## Цель упражнения
Извлеките из отрывка о героях Аксенова дословный фрагмент, начиная со слов «Я понимаю, что» и продолжая вплоть до слов «странно, обретают себя.».

## Предложенный отрывок
◇ ◇ ◇ ◇

Помните, когда он появляется, от него исходит стойкий запах несчастья. Это немножко напоминает слова из победы о том, что это была не любовь, а неудача, совпадение, что гриппозный озноб, когда все тело чешется. Но все-таки за всем этим несчастьем сквозит какая-то нездешность, что-то высокое. И для жильцов-обитателей этого дома Стальная птица, этот странный человек, – это напоминание о чем-то небывалом, это что-то выше их заскорузлого быта.

Я понимаю, что Аксенов не питает к герою, не питает к Стальной птице ни малейшей симпатии. Но ведь симпатия и восхищение – вещи разные. В какой-то момент восхищение здесь есть. Ну и потом: все эти герои – Велосипедов, Малахитов, в огромной степени и Саблер в «Ожоге» – они не из российского проекта взялись, а из проекта советского. Это дети великого разочарования. Но в этом великом разочаровании они, как ни странно, обретают себя.

«Рандеву» – это, конечно, рандеву с русской историей, со Смердящей дамой, с Пиковой дамой русской истории. И тот, кто пытается к ней как-то приспособиться, – это Ю.Ф. Смеллдищев, такой классический конформист, более жидкий вариант которого появляется в Кузенкове. Пожалуй, конформистов Аксенов ненавидит даже больше, чем тех дьяволов, которые склонили этих людей к конформизму. Те все-таки дьяволы, а эти вообще какие-то черви, глисты.

◇ ◇ ◇ ◇

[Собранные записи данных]
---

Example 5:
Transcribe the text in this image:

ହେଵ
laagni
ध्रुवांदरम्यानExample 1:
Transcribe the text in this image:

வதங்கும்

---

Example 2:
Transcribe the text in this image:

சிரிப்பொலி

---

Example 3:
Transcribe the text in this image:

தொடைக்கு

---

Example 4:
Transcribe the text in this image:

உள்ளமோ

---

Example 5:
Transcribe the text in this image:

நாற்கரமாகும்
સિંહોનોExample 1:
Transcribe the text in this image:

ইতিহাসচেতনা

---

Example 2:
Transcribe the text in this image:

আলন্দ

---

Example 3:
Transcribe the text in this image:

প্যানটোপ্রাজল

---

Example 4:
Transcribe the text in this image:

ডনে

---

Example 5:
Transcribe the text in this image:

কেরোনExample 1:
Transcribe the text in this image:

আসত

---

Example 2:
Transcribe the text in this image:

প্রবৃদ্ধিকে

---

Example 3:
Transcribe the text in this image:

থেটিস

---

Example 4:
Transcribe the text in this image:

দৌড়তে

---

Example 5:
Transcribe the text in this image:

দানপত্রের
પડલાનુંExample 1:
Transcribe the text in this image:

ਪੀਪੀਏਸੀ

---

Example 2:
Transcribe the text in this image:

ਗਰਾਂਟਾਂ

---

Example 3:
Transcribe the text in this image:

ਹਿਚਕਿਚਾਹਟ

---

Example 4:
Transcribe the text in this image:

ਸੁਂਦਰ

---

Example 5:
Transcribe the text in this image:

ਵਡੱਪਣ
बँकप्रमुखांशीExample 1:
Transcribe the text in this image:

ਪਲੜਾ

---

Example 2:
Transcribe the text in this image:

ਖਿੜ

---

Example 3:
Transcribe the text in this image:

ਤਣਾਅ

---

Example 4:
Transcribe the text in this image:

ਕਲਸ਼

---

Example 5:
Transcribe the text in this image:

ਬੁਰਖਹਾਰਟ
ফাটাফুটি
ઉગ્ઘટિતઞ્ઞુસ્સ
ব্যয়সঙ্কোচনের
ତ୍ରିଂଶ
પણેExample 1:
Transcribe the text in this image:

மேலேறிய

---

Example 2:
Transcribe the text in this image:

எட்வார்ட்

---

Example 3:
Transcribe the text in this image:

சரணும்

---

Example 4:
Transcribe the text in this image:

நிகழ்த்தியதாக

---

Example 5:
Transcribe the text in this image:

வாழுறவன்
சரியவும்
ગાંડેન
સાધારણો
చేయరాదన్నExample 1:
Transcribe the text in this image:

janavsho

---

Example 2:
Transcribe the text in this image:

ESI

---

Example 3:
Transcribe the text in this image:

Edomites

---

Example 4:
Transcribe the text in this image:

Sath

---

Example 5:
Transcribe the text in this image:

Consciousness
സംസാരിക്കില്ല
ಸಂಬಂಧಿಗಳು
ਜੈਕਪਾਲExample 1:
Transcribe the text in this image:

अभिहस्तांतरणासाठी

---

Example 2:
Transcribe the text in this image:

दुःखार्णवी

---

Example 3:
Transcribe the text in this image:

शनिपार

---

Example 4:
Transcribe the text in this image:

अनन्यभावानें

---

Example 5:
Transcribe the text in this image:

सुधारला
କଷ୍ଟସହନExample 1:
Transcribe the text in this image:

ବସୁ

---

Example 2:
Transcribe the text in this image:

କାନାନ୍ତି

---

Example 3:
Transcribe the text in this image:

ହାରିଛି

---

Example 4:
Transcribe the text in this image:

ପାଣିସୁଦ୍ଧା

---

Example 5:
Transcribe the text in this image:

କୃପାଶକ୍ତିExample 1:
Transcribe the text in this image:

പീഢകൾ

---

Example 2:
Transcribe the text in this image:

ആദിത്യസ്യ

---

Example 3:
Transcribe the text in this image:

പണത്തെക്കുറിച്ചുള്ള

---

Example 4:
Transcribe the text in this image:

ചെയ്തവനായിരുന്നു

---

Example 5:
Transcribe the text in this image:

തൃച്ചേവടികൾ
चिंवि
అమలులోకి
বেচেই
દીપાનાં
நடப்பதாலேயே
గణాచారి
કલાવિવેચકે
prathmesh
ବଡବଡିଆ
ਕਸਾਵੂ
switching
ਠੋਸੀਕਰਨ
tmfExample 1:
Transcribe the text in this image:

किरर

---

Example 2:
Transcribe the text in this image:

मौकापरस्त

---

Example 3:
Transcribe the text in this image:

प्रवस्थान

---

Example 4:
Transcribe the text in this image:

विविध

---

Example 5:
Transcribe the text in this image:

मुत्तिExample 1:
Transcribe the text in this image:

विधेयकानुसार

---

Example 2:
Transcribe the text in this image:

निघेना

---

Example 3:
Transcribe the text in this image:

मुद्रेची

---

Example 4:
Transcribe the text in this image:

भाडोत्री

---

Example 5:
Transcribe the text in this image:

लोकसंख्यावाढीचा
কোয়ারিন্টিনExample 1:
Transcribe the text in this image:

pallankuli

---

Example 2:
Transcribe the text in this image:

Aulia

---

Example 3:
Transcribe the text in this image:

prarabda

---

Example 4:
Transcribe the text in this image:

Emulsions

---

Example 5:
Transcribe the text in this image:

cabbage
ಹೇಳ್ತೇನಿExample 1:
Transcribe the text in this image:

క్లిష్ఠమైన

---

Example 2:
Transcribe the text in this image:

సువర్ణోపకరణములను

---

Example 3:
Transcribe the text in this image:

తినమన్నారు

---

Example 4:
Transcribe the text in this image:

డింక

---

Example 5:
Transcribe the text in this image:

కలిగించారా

◇ ◇ ◇ ◇

## Решение задачи
Я понимаю, что Аксенов не питает к герою, не питает к Стальной птице ни малейшей симпатии. Но ведь симпатия и восхищение – вещи разные. В какой-то момент восхищение здесь есть. Ну и потом: все эти герои – Велосипедов, Малахитов, в огромной степени и Саблер в «Ожоге» – они не из российского проекта взялись, а из проекта советского. Это дети великого разочарования. Но в этом великом разочаровании они, как ни странно, обретают себя.